(Saved data entries)
BEGIN

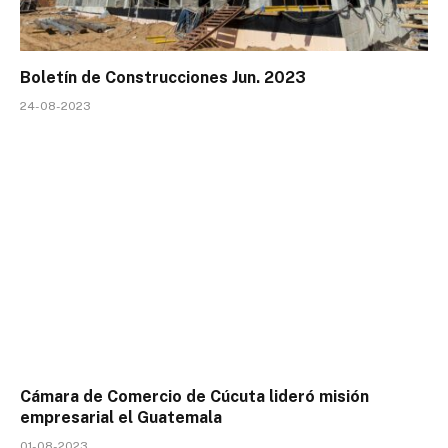
Boletín de Construcciones Jun. 2023
24-08-2023
Cámara de Comercio de Cúcuta lideró misión
empresarial el Guatemala
01-08-2023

END

WORK TO BE COMPLETED | The data above are to be repeated word for word, with any pictures left out.

TASK RESPONSE |
Boletín de Construcciones Jun. 2023
24-08-2023
Cámara de Comercio de Cúcuta lideró misión
empresarial el Guatemala
01-08-2023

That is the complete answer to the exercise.